Clément Solym - 29.10.2010

Edition - Société - amazon - ebooks - vente


En employant des restrictions géographiques, les éditeurs s'assurent qu'ils ne perdent pas d'argent sur des ventes qui ne pourraient normalement pas se faire sans passer par le biais du net. Merveilleuse invention...

Dans le cas d'Amazon, une chose intéressante se passe : le Kindle ne peut lire d'ouvrages qu'à condition d'en acheter via l'ebookstore du marchand. Et le Bookseller a pu dévoiler à quel point il était facile de télécharger des ouvrages depuis la boutique anglaise et se procurer des titres américains.

Les droits territoriaux sont alors complètement négligés, et Richard Mollet, directeur de la Publishers Association, estime que cette situation ne peut pas perdurer. « Les détaillants en ligne ne devrait pas ignorer les droits territoriaux des éditeurs et cela devrait se refléter à travers leurs sites internet. Leurs mécanismes de respect de la territorialité devraient être examinés, et le échéant, renforcés pour rendre aux éditeurs et auteurs une part de leur création. »
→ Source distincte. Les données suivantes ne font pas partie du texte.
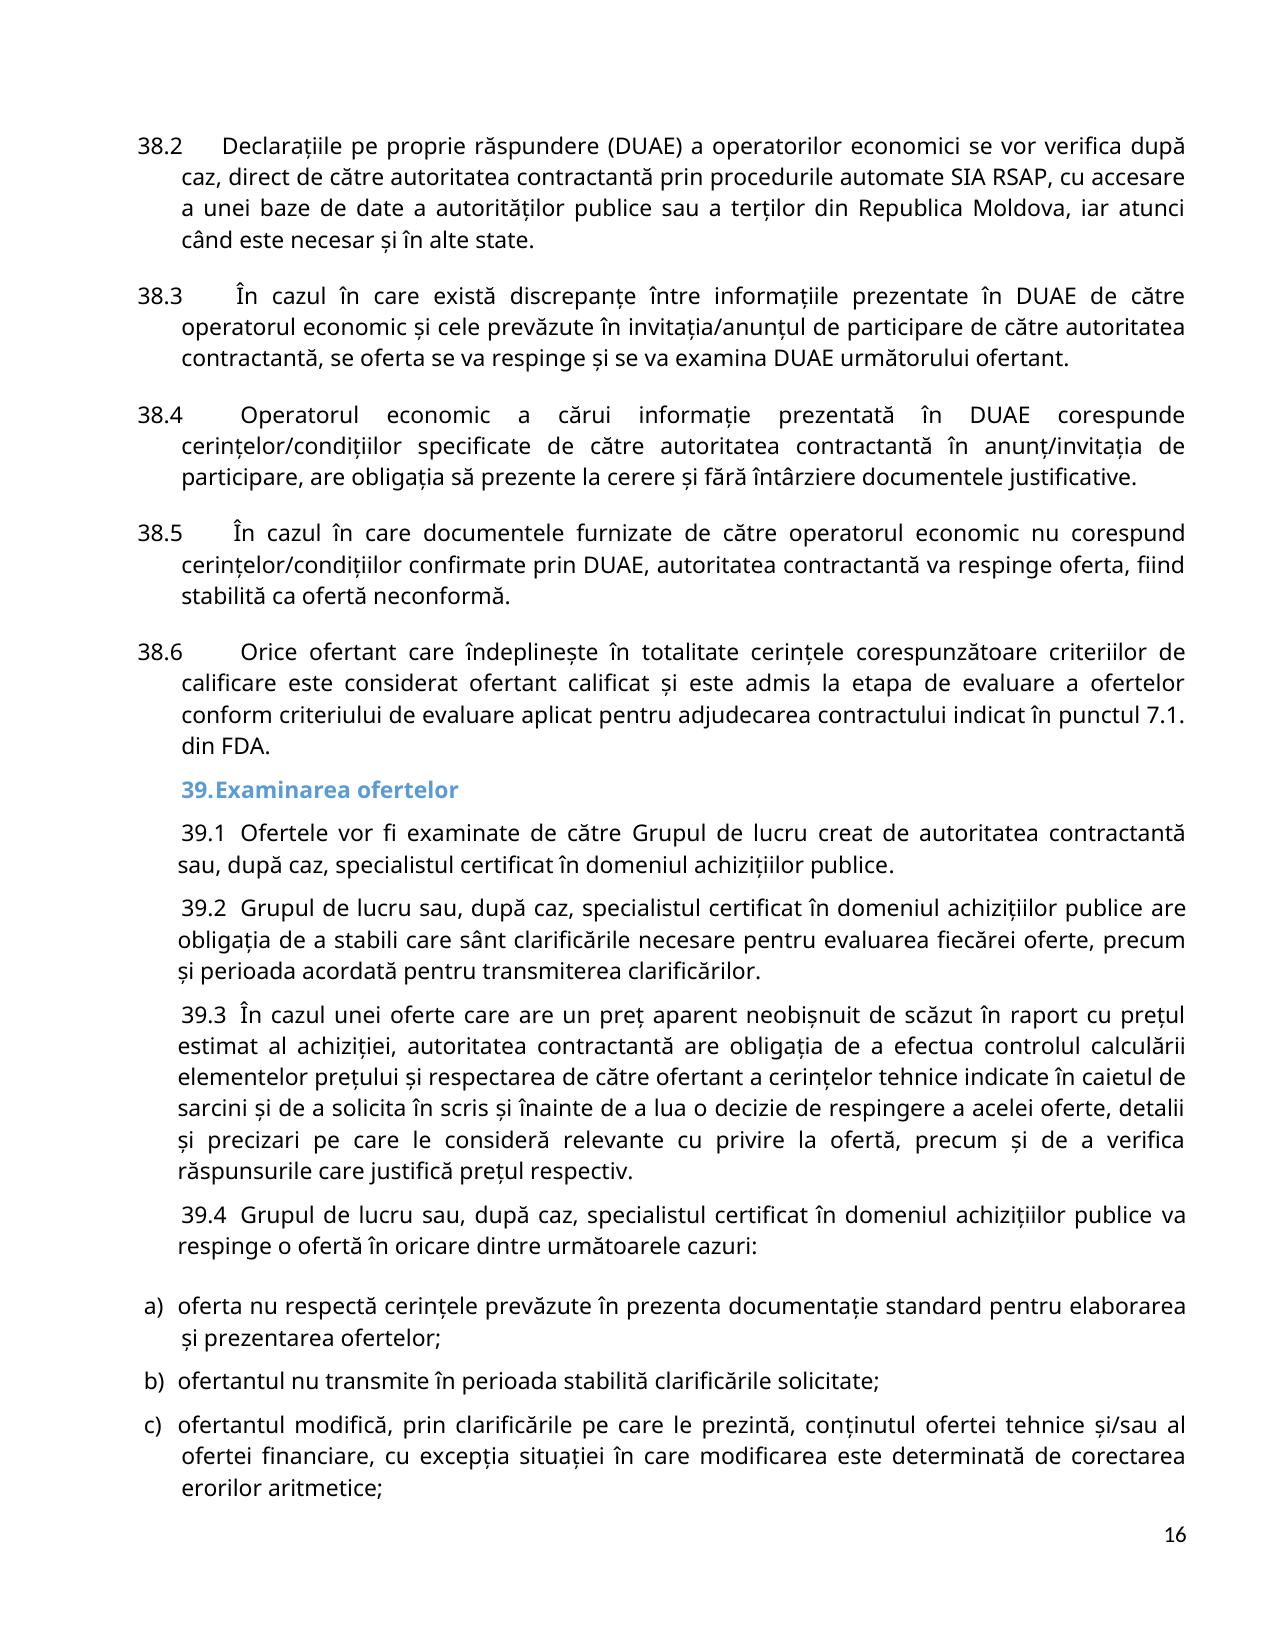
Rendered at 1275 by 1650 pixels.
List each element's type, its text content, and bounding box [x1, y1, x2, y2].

list În cazul în care documentele furnizate de către operatorul economic nu corespund cerințelor/condițiilor confirmate prin DUAE, autoritatea contractantă va respinge oferta, fiind stabilită ca ofertă neconformă. [137, 517, 1186, 611]
list oferta nu respectă cerinţele prevăzute în prezenta documentaţie standard pentru elaborarea şi prezentarea ofertelor; [143, 1290, 1186, 1353]
list Grupul de lucru sau, după caz, specialistul certificat în domeniul achizițiilor publice are obligaţia de a stabili care sânt clarificările necesare pentru evaluarea fiecărei oferte, precum şi perioada acordată pentru transmiterea clarificărilor. [177, 892, 1186, 986]
list Operatorul economic a cărui informație prezentată în DUAE corespunde cerințelor/condițiilor specificate de către autoritatea contractantă în anunț/invitația de participare, are obligația să prezente la cerere și fără întârziere documentele justificative. [137, 398, 1186, 492]
list Orice ofertant care îndeplineşte în totalitate cerinţele corespunzătoare criteriilor de calificare este considerat ofertant calificat și este admis la etapa de evaluare a ofertelor conform criteriului de evaluare aplicat pentru adjudecarea contractului indicat în punctul 7.1. din FDA. [137, 636, 1186, 761]
list Ofertele vor fi examinate de către Grupul de lucru creat de autoritatea contractantă sau, după caz, specialistul certificat în domeniul achizițiilor publice. [177, 817, 1186, 880]
list În cazul unei oferte care are un preț aparent neobișnuit de scăzut în raport cu prețul estimat al achiziției, autoritatea contractantă are obligația de a efectua controlul calculării elementelor prețului și respectarea de către ofertant a cerințelor tehnice indicate în caietul de sarcini și de a solicita în scris și înainte de a lua o decizie de respingere a acelei oferte, detalii și precizari pe care le consideră relevante cu privire la ofertă, precum și de a verifica răspunsurile care justifică prețul respectiv. [177, 998, 1186, 1186]
list Declarațiile pe proprie răspundere (DUAE) a operatorilor economici se vor verifica după caz, direct de către autoritatea contractantă prin procedurile automate SIA RSAP, cu accesare a unei baze de date a autorităților publice sau a terților din Republica Moldova, iar atunci când este necesar și în alte state. [137, 130, 1186, 255]
list În cazul în care există discrepanțe între informațiile prezentate în DUAE de către operatorul economic și cele prevăzute în invitația/anunțul de participare de către autoritatea contractantă, se oferta se va respinge și se va examina DUAE următorului ofertant. [137, 280, 1186, 373]
list ofertantul nu transmite în perioada stabilită clarificările solicitate; [143, 1365, 1186, 1396]
list Grupul de lucru sau, după caz, specialistul certificat în domeniul achizițiilor publice va respinge o ofertă în oricare dintre următoarele cazuri: [177, 1198, 1186, 1261]
list ofertantul modifică, prin clarificările pe care le prezintă, conţinutul ofertei tehnice şi/sau al ofertei financiare, cu excepţia situaţiei în care modificarea este determinată de corectarea erorilor aritmetice; [143, 1409, 1186, 1503]
list Examinarea ofertelor [181, 773, 1186, 805]
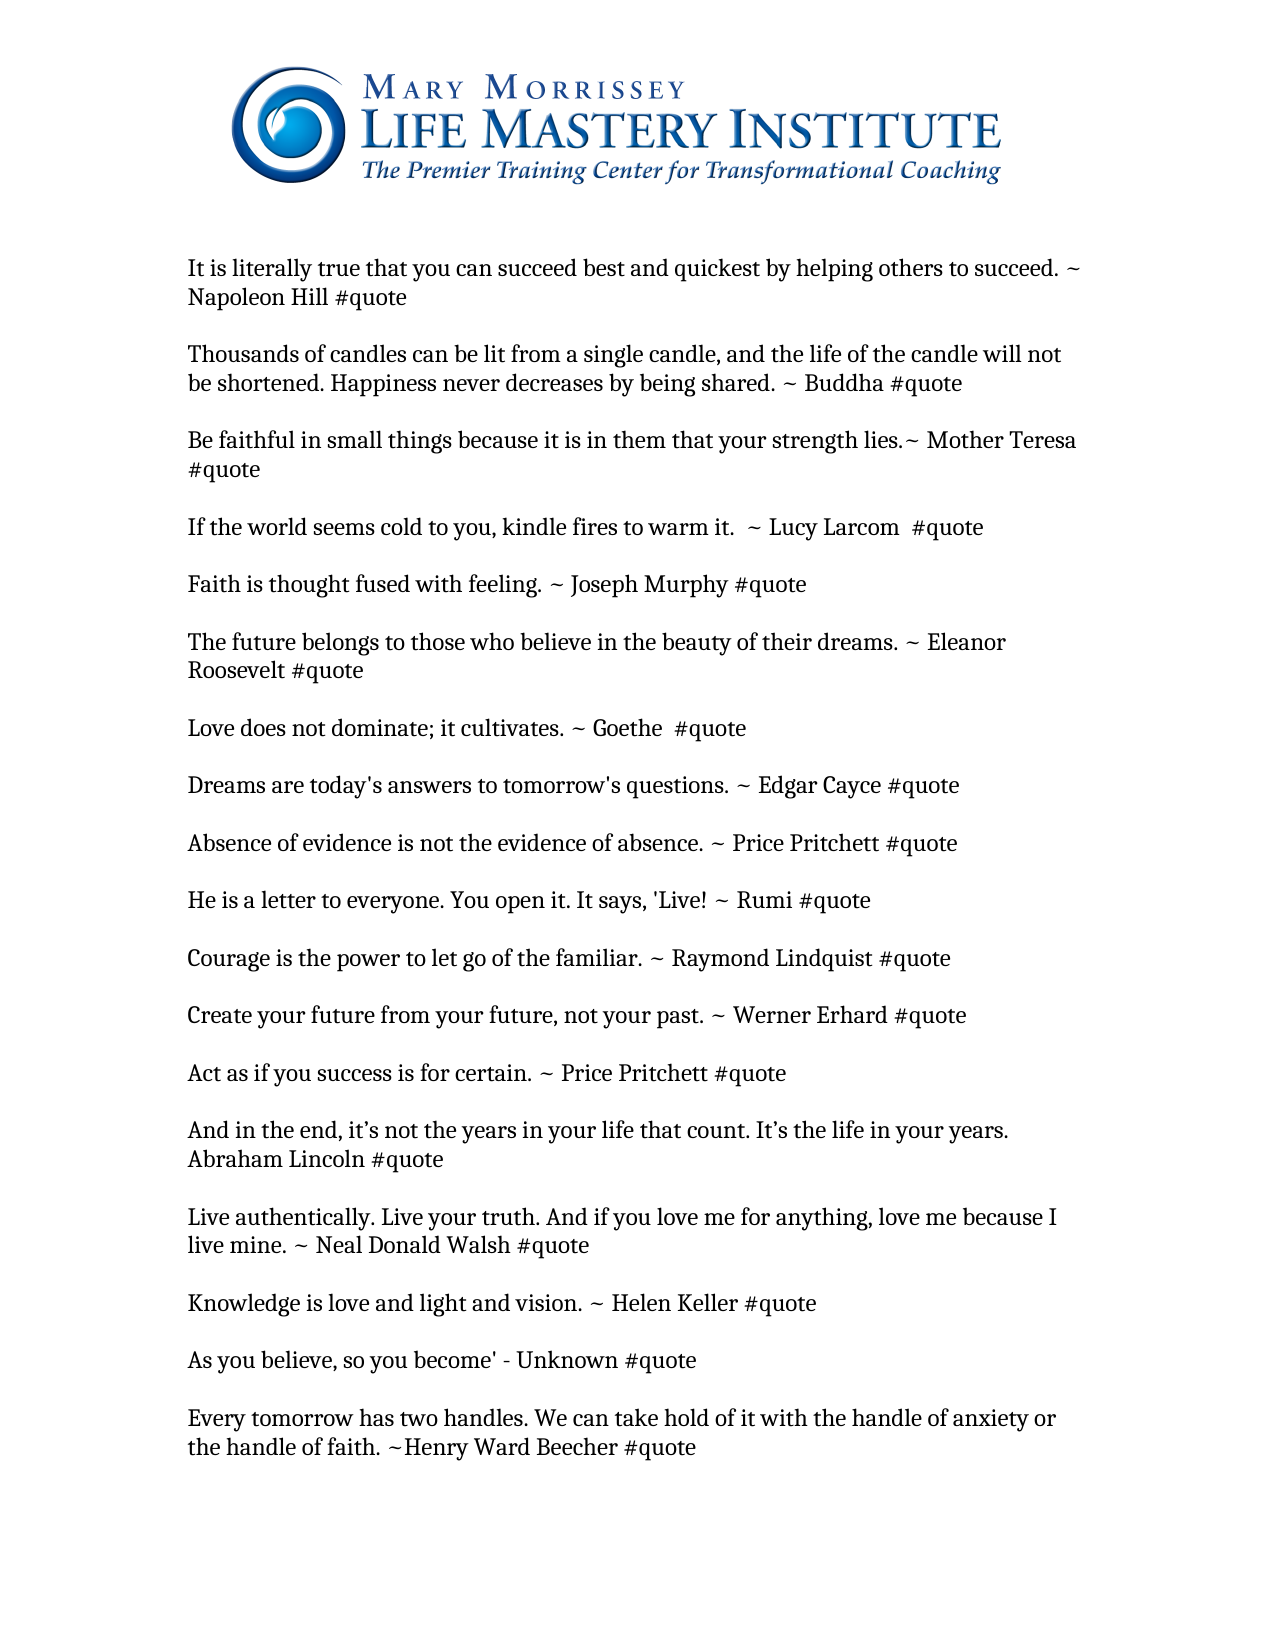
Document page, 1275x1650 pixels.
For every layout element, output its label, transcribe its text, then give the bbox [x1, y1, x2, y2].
Forcément : si l'on peut se servir dans le catalogue d'un éditeur américain pour y choisir ses livres numériques, l'éditeur local qui propose sa version, après achat des droits, va se retrouver le bec dans l'eau. Il devient donc urgent de pouvoir mettre en place des restrictions géographiques dans la boutique d'Amazon pour réglementer plus fermement.

Autre cas de figure


L'achat d'un Kindle contraint donc son acheteur à se procurer des ouvrages chez Amazon. Mais dans le cadre de la loi sur le prix unique du livre numérique, comment sera-t-il possible de s'assurer que le marchand pratiquera un prix unique.

Sachant que le lecteur ebook est vendu en France, sinon à destination de la France, comment faire respecter le droit que veut instaurer la loi dans ce cas de figure ? Pas tout à fait raccord avec l'article 2 de cette loi, finalement.